Your assignment
Extract from the entries below, exactly as given, only the lines from the line containing "249 259 1272.1" to the line containing "101 163 19.03", both lines included.

[Spatial grounding data]
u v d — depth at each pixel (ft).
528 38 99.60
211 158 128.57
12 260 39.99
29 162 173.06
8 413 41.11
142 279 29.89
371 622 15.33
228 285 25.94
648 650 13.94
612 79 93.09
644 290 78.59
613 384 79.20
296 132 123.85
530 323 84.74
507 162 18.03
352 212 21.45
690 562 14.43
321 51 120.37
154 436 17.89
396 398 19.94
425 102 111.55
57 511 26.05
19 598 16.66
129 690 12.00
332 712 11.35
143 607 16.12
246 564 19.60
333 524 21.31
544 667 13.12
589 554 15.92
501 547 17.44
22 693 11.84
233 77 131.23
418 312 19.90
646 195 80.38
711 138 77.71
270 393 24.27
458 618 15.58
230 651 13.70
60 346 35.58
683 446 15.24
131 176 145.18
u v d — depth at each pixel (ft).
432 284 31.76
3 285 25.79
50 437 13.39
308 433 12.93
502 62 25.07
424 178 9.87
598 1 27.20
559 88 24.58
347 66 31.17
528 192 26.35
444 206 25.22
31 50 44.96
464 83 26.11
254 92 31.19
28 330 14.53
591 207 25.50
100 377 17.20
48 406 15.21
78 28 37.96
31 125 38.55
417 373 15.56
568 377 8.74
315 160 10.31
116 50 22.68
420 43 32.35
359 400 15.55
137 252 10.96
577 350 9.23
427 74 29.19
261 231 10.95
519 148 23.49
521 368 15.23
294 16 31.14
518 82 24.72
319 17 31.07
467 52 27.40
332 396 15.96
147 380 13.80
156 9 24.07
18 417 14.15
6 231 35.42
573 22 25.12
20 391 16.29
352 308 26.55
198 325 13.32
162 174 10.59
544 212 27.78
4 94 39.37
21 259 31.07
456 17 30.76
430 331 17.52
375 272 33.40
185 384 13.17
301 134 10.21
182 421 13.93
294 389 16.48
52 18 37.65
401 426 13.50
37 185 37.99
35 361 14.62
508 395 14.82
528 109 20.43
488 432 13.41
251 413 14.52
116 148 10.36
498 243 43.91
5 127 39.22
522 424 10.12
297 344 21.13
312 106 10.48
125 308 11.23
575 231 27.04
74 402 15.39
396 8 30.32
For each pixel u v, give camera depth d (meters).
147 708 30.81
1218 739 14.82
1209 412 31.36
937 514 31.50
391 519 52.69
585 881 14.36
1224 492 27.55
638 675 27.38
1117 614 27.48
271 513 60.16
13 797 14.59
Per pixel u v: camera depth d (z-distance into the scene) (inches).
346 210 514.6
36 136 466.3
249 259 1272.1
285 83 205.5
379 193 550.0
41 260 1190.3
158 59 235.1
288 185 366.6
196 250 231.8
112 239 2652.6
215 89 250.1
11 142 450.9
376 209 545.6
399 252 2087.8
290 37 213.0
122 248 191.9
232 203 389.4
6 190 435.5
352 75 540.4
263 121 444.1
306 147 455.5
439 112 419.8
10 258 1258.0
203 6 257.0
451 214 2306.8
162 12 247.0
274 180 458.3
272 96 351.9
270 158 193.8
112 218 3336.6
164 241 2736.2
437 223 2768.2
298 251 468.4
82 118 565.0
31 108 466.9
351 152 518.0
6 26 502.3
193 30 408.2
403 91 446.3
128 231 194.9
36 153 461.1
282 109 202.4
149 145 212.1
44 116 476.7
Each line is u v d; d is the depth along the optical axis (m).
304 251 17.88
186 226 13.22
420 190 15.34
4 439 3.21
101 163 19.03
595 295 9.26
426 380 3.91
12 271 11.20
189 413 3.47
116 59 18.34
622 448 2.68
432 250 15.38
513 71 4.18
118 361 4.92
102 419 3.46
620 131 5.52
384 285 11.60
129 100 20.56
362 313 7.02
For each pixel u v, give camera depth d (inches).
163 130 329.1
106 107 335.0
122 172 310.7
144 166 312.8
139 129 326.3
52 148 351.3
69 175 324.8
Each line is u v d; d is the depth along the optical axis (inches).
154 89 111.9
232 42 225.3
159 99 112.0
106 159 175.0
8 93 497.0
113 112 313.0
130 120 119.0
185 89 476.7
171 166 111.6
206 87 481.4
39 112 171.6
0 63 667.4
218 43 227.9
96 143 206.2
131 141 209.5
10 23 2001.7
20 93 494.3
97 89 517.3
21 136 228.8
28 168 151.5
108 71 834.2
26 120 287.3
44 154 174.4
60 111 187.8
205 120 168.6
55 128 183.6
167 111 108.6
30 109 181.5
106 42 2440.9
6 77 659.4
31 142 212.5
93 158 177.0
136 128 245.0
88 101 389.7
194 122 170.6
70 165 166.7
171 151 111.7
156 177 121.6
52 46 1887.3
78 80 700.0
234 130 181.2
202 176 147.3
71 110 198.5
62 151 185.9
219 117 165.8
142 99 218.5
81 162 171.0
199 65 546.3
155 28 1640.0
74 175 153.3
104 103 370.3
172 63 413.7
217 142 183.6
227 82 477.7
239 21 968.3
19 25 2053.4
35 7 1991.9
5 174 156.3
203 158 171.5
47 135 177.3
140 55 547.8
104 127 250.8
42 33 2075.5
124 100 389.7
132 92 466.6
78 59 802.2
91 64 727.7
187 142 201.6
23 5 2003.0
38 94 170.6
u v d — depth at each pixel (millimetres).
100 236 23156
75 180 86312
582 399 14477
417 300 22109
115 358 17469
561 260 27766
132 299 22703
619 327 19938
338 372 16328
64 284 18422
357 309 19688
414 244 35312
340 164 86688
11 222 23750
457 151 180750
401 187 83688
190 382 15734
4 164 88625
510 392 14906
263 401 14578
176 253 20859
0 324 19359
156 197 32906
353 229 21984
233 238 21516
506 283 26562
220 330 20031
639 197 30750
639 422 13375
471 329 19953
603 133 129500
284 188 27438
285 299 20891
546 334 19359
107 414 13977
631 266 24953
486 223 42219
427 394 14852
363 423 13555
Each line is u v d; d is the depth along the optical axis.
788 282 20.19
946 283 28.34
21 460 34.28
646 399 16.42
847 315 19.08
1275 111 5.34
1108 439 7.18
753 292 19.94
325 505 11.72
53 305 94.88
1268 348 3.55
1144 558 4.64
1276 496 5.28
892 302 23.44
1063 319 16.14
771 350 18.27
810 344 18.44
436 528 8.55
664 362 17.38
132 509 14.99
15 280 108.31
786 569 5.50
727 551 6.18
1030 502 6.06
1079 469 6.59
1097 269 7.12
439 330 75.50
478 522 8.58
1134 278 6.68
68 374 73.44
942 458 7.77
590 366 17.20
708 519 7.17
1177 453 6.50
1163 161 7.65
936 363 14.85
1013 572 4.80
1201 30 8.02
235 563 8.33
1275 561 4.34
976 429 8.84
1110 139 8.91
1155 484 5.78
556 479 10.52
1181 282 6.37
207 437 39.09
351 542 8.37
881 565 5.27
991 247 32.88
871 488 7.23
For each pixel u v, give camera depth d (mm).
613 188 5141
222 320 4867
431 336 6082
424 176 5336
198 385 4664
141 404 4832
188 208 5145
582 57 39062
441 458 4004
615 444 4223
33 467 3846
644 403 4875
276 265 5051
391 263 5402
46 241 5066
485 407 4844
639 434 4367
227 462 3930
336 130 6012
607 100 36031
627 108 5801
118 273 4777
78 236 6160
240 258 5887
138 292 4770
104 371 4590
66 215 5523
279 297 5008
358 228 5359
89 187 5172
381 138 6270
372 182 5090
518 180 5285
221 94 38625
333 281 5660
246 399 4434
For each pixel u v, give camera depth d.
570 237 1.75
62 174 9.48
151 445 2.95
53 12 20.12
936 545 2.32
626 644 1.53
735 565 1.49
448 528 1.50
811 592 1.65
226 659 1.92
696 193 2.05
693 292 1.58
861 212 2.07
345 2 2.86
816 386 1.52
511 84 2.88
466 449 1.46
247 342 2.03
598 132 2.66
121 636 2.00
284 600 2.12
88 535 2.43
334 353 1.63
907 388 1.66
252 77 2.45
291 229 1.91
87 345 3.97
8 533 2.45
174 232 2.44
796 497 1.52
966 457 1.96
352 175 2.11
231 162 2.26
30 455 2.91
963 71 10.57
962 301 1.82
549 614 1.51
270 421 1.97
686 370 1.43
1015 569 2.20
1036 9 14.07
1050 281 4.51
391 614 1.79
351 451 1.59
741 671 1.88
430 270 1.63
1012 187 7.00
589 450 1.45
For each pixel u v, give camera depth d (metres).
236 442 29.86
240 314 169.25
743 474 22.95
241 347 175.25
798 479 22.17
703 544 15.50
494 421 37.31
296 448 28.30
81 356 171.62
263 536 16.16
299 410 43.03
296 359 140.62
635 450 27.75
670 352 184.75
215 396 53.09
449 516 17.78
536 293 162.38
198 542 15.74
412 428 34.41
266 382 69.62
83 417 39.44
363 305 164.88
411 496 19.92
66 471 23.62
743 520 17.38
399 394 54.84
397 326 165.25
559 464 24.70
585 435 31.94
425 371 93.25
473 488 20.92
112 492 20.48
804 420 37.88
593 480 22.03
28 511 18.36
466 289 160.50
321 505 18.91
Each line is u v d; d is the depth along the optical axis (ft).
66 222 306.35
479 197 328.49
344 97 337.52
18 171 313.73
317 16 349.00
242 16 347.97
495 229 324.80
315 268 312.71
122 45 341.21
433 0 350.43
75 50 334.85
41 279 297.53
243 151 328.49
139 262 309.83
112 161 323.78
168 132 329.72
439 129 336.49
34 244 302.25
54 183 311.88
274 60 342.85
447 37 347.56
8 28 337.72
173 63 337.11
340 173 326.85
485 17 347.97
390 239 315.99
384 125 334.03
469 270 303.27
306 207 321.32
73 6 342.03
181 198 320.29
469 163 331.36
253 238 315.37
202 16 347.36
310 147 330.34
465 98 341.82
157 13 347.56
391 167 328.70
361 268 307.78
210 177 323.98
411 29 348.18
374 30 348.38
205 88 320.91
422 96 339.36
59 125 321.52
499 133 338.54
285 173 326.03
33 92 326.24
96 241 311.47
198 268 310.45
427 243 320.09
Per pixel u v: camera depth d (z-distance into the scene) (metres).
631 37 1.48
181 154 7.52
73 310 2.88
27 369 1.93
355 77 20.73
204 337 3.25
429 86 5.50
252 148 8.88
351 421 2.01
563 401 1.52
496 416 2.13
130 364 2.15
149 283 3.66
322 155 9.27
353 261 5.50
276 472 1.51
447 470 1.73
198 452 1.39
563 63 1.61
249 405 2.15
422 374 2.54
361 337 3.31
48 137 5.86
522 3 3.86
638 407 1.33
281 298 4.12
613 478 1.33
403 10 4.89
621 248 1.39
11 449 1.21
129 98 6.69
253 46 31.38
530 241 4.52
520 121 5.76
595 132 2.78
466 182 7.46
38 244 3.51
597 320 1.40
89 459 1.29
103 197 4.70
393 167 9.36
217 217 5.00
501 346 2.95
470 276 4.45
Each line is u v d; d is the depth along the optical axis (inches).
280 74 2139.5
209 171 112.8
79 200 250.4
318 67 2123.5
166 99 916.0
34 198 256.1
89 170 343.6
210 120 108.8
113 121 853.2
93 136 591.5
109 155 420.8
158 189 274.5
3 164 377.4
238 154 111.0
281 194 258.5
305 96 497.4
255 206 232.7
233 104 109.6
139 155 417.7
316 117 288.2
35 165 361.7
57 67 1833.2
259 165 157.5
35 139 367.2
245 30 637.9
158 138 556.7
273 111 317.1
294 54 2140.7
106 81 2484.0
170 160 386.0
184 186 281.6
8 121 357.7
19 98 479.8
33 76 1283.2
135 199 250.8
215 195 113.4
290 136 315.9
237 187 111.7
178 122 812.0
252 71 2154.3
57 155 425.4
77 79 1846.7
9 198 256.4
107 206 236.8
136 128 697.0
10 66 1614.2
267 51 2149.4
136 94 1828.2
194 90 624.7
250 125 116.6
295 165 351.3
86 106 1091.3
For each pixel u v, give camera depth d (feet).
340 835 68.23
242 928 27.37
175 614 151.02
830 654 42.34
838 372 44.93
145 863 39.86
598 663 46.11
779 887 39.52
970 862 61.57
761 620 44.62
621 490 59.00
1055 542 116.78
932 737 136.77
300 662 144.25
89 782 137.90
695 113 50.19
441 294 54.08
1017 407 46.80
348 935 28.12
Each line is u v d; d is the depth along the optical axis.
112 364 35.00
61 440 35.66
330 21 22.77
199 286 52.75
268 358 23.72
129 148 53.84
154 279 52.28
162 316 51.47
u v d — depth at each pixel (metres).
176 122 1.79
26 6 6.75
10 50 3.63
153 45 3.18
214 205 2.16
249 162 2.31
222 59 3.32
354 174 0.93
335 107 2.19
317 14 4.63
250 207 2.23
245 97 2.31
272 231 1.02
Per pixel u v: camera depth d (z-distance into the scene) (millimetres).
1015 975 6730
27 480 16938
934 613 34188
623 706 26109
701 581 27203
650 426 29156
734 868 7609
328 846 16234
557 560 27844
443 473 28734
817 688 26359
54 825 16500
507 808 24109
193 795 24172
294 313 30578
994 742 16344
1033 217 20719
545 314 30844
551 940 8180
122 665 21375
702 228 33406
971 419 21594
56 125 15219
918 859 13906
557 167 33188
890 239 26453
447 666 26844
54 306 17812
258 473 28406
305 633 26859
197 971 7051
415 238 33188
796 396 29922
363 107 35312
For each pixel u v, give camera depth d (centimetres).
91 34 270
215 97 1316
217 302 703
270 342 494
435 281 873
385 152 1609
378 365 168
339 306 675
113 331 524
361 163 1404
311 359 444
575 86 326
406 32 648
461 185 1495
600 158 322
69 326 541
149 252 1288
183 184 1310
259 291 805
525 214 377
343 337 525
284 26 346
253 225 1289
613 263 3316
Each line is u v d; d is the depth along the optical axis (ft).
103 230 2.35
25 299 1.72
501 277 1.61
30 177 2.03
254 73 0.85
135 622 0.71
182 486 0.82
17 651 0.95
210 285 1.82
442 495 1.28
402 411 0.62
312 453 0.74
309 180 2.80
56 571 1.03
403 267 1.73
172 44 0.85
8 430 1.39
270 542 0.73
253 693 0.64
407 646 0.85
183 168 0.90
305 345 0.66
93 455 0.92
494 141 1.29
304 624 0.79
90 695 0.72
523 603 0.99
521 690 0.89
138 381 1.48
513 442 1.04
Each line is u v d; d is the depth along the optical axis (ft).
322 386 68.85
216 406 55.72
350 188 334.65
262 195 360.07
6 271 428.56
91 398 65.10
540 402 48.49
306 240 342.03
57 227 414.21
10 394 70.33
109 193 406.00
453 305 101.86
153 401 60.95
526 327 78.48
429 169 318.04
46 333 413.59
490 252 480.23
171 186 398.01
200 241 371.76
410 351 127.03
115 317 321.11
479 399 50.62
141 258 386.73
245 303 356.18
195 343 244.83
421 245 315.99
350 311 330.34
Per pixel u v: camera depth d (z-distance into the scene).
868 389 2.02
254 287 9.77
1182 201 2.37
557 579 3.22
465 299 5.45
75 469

Solution for this task
249 259 1272.1
285 83 205.5
379 193 550.0
41 260 1190.3
158 59 235.1
288 185 366.6
196 250 231.8
112 239 2652.6
215 89 250.1
11 142 450.9
376 209 545.6
399 252 2087.8
290 37 213.0
122 248 191.9
232 203 389.4
6 190 435.5
352 75 540.4
263 121 444.1
306 147 455.5
439 112 419.8
10 258 1258.0
203 6 257.0
451 214 2306.8
162 12 247.0
274 180 458.3
272 96 351.9
270 158 193.8
112 218 3336.6
164 241 2736.2
437 223 2768.2
298 251 468.4
82 118 565.0
31 108 466.9
351 152 518.0
6 26 502.3
193 30 408.2
403 91 446.3
128 231 194.9
36 153 461.1
282 109 202.4
149 145 212.1
44 116 476.7
Each line is u v d; d is the depth along the optical axis (m).
304 251 17.88
186 226 13.22
420 190 15.34
4 439 3.21
101 163 19.03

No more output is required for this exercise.